In an interview last week, Palmer previewed the collection for WWD, at one point requesting that a guest try on a Thermal Light Shirt Jacket with stretch. It felt light as a feather yet warm.
“There’s everything in the collection you need to build a wardrobe for your closet, with a casual sensibility,” Palmer said, though he noted that shoes and suits are not part of the collection. “Our intention with a lot of these styles is that they should be seasonless, designed to wear for more days during the year. We’re not trying to be prescriptive by telling people when they can wear something. But we are saying we have styles that you can hike in or go to work in,” like the lightweight reversible puffer jacket.
Just under two-thirds of the products are priced at less than $100; 95 percent are priced under $150, and the average price is $80. “We’re in the premium space,” said Palmer. The X-Purpose Shorts are priced at $68 lined, $58 unlined. The Thermal Light Shirt Jacket with stretch and PrimaLoft insulation is priced at $158.
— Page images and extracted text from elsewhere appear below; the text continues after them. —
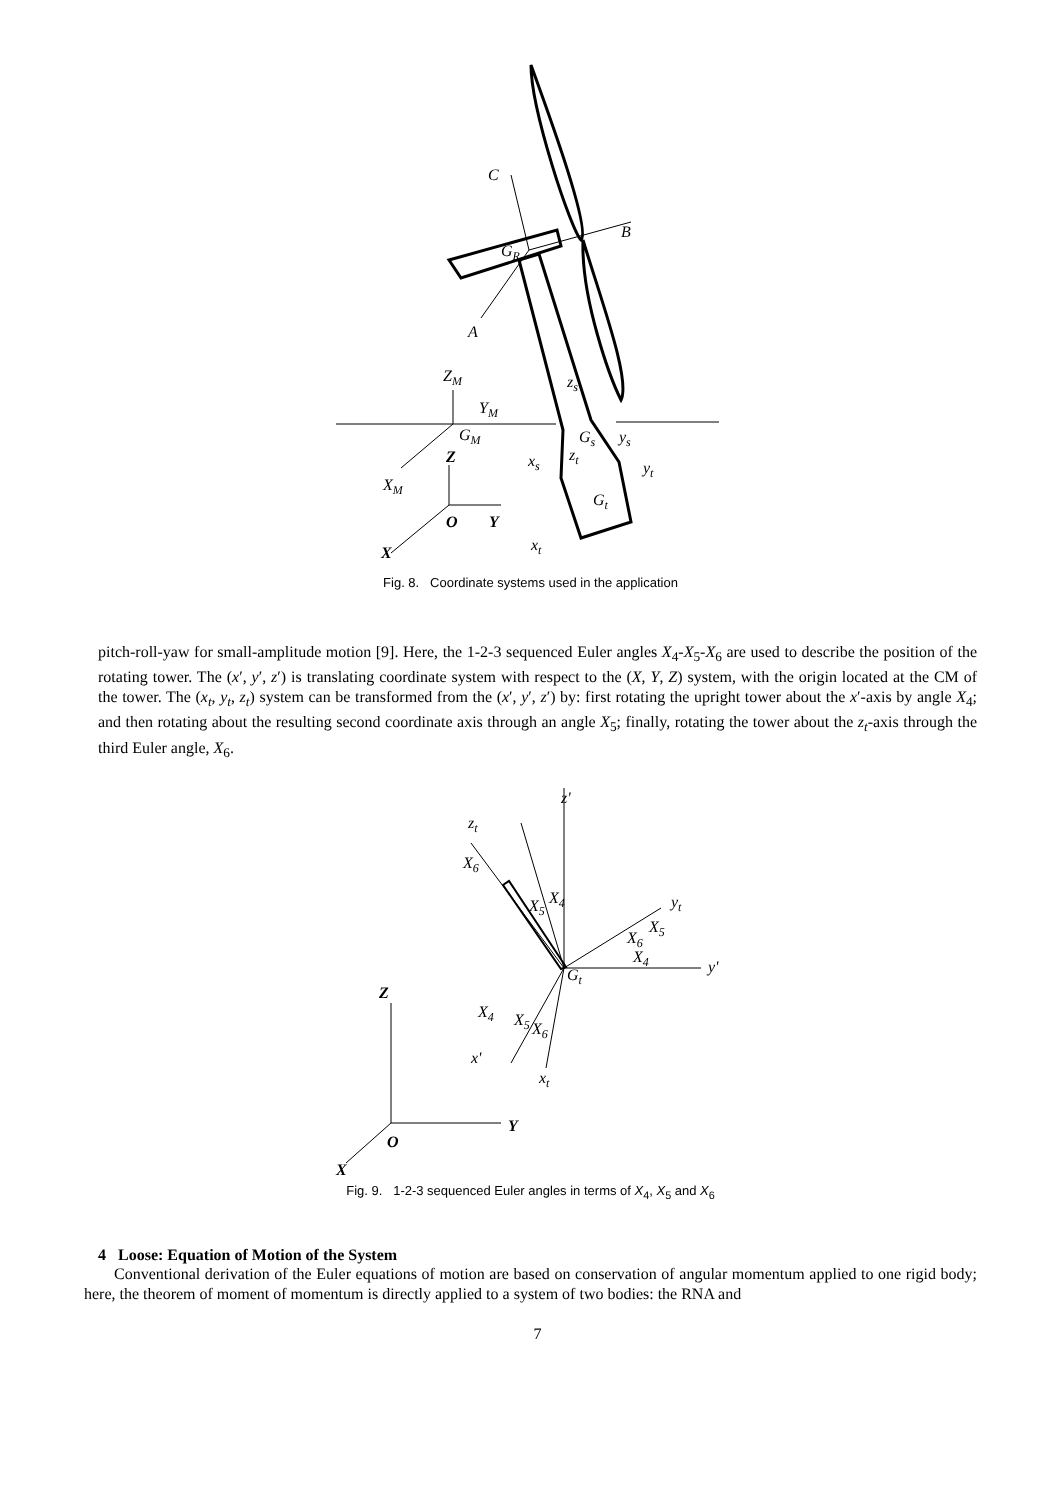C
B
GR
A
ZM
YM
GM
Z
XM
O
Y
X
zs
Gs
ys
xs
zt
yt
Gt
xt
Fig. 8. Coordinate systems used in the application
pitch-roll-yaw for small-amplitude motion [9]. Here, the 1-2-3 sequenced Euler angles X<sub>4</sub>-X<sub>5</sub>-X<sub>6</sub> are used to describe the position of the rotating tower. The (x′, y′, z′) is translating coordinate system with respect to the (X, Y, Z) system, with the origin located at the CM of the tower. The (x<sub>t</sub>, y<sub>t</sub>, z<sub>t</sub>) system can be transformed from the (x′, y′, z′) by: first rotating the upright tower about the x′-axis by angle X<sub>4</sub>; and then rotating about the resulting second coordinate axis through an angle X<sub>5</sub>; finally, rotating the tower about the z<sub>t</sub>-axis through the third Euler angle, X<sub>6</sub>.
z'
zt
X6
X5
X4
yt
X5
X6
X4
y'
Gt
Z
X4
X5
X6
x'
xt
Y
O
X
Fig. 9. 1-2-3 sequenced Euler angles in terms of X<sub>4</sub>, X<sub>5</sub> and X<sub>6</sub>
4 Loose: Equation of Motion of the System
Conventional derivation of the Euler equations of motion are based on conservation of angular momentum applied to one rigid body; here, the theorem of moment of momentum is directly applied to a system of two bodies: the RNA and
7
With brand start-ups, the $15.9 billion Gap Inc. has a mixed track record. The retailer’s last start-up was Piperlime in 2006. The web site sold high-end lines such as Kate Spade and Cynthia Rowley, and had a 10-year run before Gap shut it down in 2015.
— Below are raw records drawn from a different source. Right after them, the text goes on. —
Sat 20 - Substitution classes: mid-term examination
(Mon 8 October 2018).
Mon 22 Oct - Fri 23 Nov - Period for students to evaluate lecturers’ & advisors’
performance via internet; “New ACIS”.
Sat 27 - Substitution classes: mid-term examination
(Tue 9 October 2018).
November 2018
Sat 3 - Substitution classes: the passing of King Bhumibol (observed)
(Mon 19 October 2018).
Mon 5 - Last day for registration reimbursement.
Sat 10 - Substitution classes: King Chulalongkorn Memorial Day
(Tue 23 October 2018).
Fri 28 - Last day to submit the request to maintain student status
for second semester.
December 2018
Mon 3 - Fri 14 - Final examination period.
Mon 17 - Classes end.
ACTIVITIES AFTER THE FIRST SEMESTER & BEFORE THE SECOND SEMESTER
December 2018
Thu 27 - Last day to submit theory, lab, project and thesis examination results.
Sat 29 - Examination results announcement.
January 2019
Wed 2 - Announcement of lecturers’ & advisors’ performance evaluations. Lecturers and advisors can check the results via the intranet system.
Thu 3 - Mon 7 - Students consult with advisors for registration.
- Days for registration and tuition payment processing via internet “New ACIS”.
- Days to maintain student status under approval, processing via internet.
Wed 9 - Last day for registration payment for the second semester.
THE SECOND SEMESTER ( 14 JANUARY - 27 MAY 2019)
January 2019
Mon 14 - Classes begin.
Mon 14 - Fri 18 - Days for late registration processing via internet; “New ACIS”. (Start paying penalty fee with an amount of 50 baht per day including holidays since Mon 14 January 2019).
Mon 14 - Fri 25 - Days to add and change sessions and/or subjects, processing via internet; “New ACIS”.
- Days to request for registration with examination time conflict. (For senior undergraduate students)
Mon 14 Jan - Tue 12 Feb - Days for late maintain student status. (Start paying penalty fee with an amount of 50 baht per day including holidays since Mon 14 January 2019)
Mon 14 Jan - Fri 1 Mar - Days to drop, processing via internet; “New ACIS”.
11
In 2005, Gap launched Forth & Towne, which was aimed at selling to women 35 years of age and older. Nineteen stores opened, but the business was closed after just 18 months.
Gap’s most successful start-up was Old Navy, founded by Millard “Mickey” Drexler in 1993 as Gap Warehouse. A year later, Drexler changed the format’s name to Old Navy. The division continues to be the corporation’s cash cow and main growth vehicle.
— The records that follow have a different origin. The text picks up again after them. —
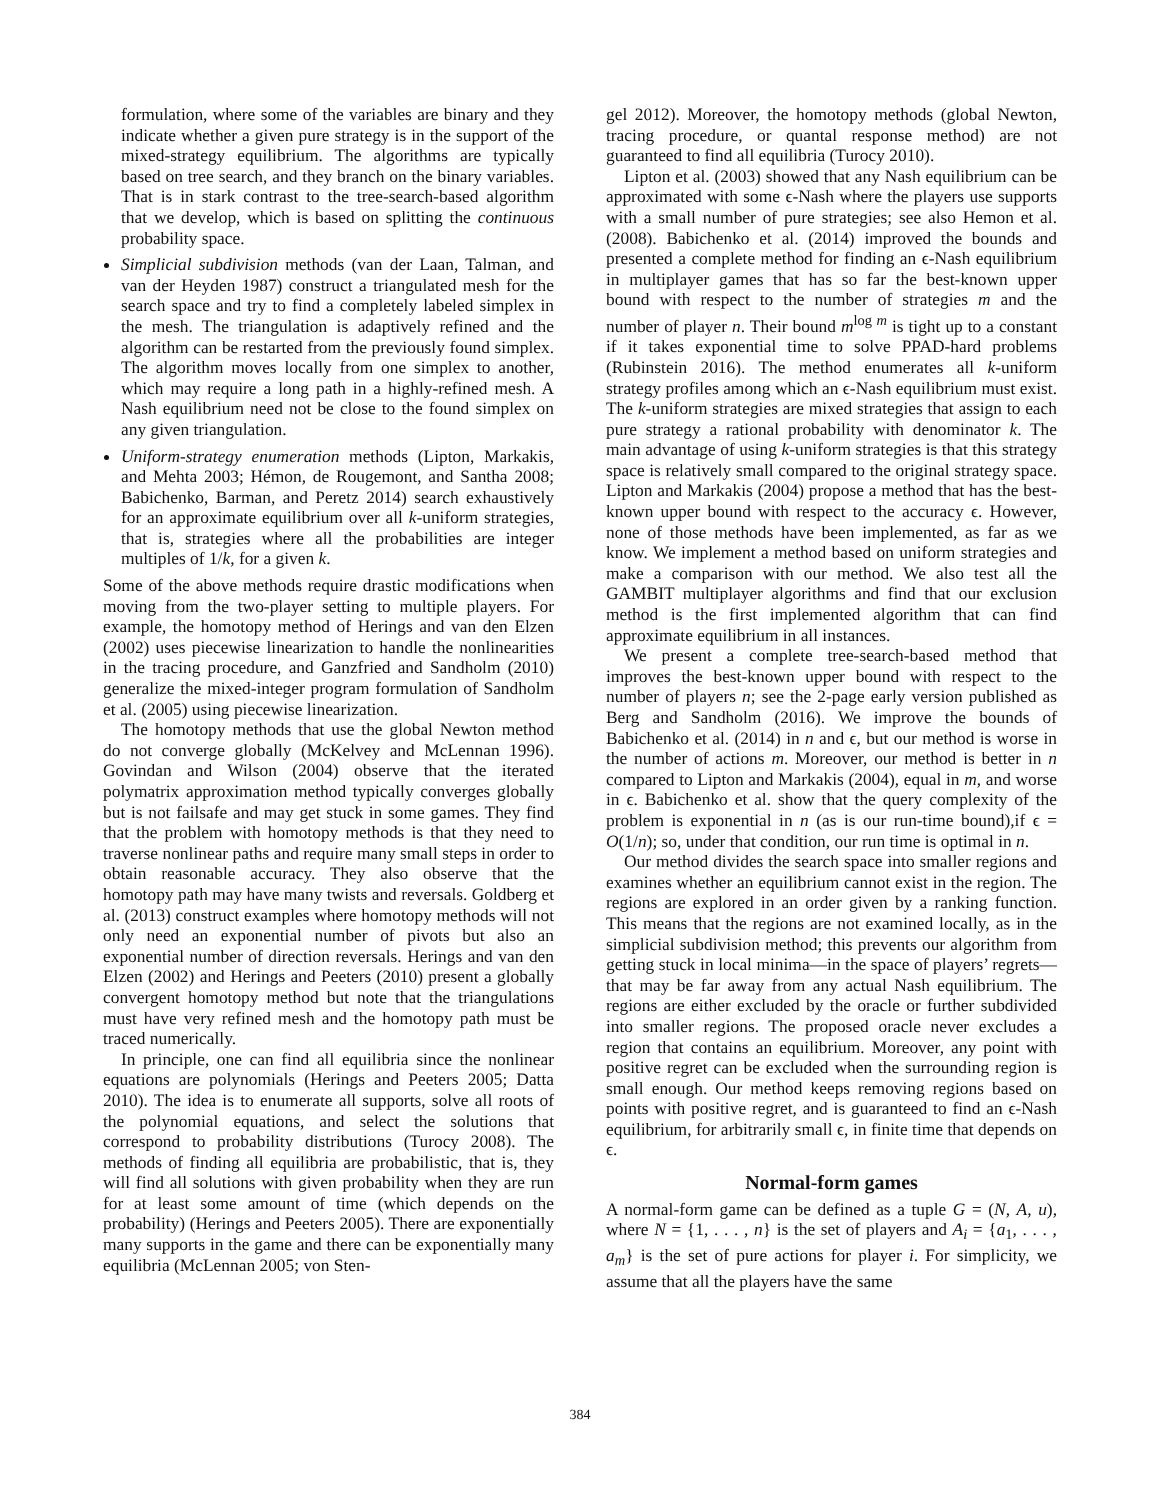formulation, where some of the variables are binary and they indicate whether a given pure strategy is in the support of the mixed-strategy equilibrium. The algorithms are typically based on tree search, and they branch on the binary variables. That is in stark contrast to the tree-search-based algorithm that we develop, which is based on splitting the continuous probability space.
Simplicial subdivision methods (van der Laan, Talman, and van der Heyden 1987) construct a triangulated mesh for the search space and try to find a completely labeled simplex in the mesh. The triangulation is adaptively refined and the algorithm can be restarted from the previously found simplex. The algorithm moves locally from one simplex to another, which may require a long path in a highly-refined mesh. A Nash equilibrium need not be close to the found simplex on any given triangulation.
Uniform-strategy enumeration methods (Lipton, Markakis, and Mehta 2003; Hémon, de Rougemont, and Santha 2008; Babichenko, Barman, and Peretz 2014) search exhaustively for an approximate equilibrium over all k-uniform strategies, that is, strategies where all the probabilities are integer multiples of 1/k, for a given k.
Some of the above methods require drastic modifications when moving from the two-player setting to multiple players. For example, the homotopy method of Herings and van den Elzen (2002) uses piecewise linearization to handle the nonlinearities in the tracing procedure, and Ganzfried and Sandholm (2010) generalize the mixed-integer program formulation of Sandholm et al. (2005) using piecewise linearization.
The homotopy methods that use the global Newton method do not converge globally (McKelvey and McLennan 1996). Govindan and Wilson (2004) observe that the iterated polymatrix approximation method typically converges globally but is not failsafe and may get stuck in some games. They find that the problem with homotopy methods is that they need to traverse nonlinear paths and require many small steps in order to obtain reasonable accuracy. They also observe that the homotopy path may have many twists and reversals. Goldberg et al. (2013) construct examples where homotopy methods will not only need an exponential number of pivots but also an exponential number of direction reversals. Herings and van den Elzen (2002) and Herings and Peeters (2010) present a globally convergent homotopy method but note that the triangulations must have very refined mesh and the homotopy path must be traced numerically.
In principle, one can find all equilibria since the nonlinear equations are polynomials (Herings and Peeters 2005; Datta 2010). The idea is to enumerate all supports, solve all roots of the polynomial equations, and select the solutions that correspond to probability distributions (Turocy 2008). The methods of finding all equilibria are probabilistic, that is, they will find all solutions with given probability when they are run for at least some amount of time (which depends on the probability) (Herings and Peeters 2005). There are exponentially many supports in the game and there can be exponentially many equilibria (McLennan 2005; von Sten-
gel 2012). Moreover, the homotopy methods (global Newton, tracing procedure, or quantal response method) are not guaranteed to find all equilibria (Turocy 2010).
Lipton et al. (2003) showed that any Nash equilibrium can be approximated with some ϵ-Nash where the players use supports with a small number of pure strategies; see also Hemon et al. (2008). Babichenko et al. (2014) improved the bounds and presented a complete method for finding an ϵ-Nash equilibrium in multiplayer games that has so far the best-known upper bound with respect to the number of strategies m and the number of player n. Their bound m<sup>log m</sup> is tight up to a constant if it takes exponential time to solve PPAD-hard problems (Rubinstein 2016). The method enumerates all k-uniform strategy profiles among which an ϵ-Nash equilibrium must exist. The k-uniform strategies are mixed strategies that assign to each pure strategy a rational probability with denominator k. The main advantage of using k-uniform strategies is that this strategy space is relatively small compared to the original strategy space. Lipton and Markakis (2004) propose a method that has the best-known upper bound with respect to the accuracy ϵ. However, none of those methods have been implemented, as far as we know. We implement a method based on uniform strategies and make a comparison with our method. We also test all the GAMBIT multiplayer algorithms and find that our exclusion method is the first implemented algorithm that can find approximate equilibrium in all instances.
We present a complete tree-search-based method that improves the best-known upper bound with respect to the number of players n; see the 2-page early version published as Berg and Sandholm (2016). We improve the bounds of Babichenko et al. (2014) in n and ϵ, but our method is worse in the number of actions m. Moreover, our method is better in n compared to Lipton and Markakis (2004), equal in m, and worse in ϵ. Babichenko et al. show that the query complexity of the problem is exponential in n (as is our run-time bound),if ϵ = O(1/n); so, under that condition, our run time is optimal in n.
Our method divides the search space into smaller regions and examines whether an equilibrium cannot exist in the region. The regions are explored in an order given by a ranking function. This means that the regions are not examined locally, as in the simplicial subdivision method; this prevents our algorithm from getting stuck in local minima—in the space of players’ regrets—that may be far away from any actual Nash equilibrium. The regions are either excluded by the oracle or further subdivided into smaller regions. The proposed oracle never excludes a region that contains an equilibrium. Moreover, any point with positive regret can be excluded when the surrounding region is small enough. Our method keeps removing regions based on points with positive regret, and is guaranteed to find an ϵ-Nash equilibrium, for arbitrarily small ϵ, in finite time that depends on ϵ.
Normal-form games
A normal-form game can be defined as a tuple G = (N, A, u), where N = {1, . . . , n} is the set of players and A<sub>i</sub> = {a<sub>1</sub>, . . . , a<sub>m</sub>} is the set of pure actions for player i. For simplicity, we assume that all the players have the same
384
Athleta was acquired in 2008 from founder Scott Kerslake. Though on a much smaller scale than Old Navy, Gap is steadily rolling out Athleta, and its success was a major factor for launching Hill City. According to Palmer, customers shopping Athleta were asking for equivalent men’s products.
Gap Inc., founded by Donald and Doris Fisher in 1969 with Gap stores, also operates Banana Republic, which it acquired in 1983 from Mel and Patricia Ziegler, and Intermix, acquired in 2013 from founders Khajak Keledjian and his brother Haro.
At Gap’s San Francisco headquarters, Hill City has a small team of 18 people involved in design, brand marketing, creative, photography, videos, technical designers and fabric research and development. They tap into Gap’s infrastructure, including the supply chain, e-commerce, logistics and finance functions. The team was established by the 6-foot, 3-inch Palmer, a former college and professional soccer player who joined Gap’s retail management program in 2007 and has worked in Old Navy boys and men’s merchandising for 10 years.
The Hill City name was chosen, Palmer said, because it evokes the very hilly topography of San Francisco. It also is intended to reflect the juxtaposition of life in the city from the great outdoors.
“The motivation for starting Hill City was clearly driven by Athleta customers asking us when are we going to a version of this for their husbands, their friends, for the guys in their lives,” Palmer explained. “It was also driven by the growing men’s active category. It’s at $22 billion in the U.S., and growing at a rate of 6 percent annually for the last two years.
“But we have also built a brand with ourselves in mind and betting that there are a lot of guys out there like ourselves,” Palmer added. “It feels like it’s our baby. This is our passion brand.”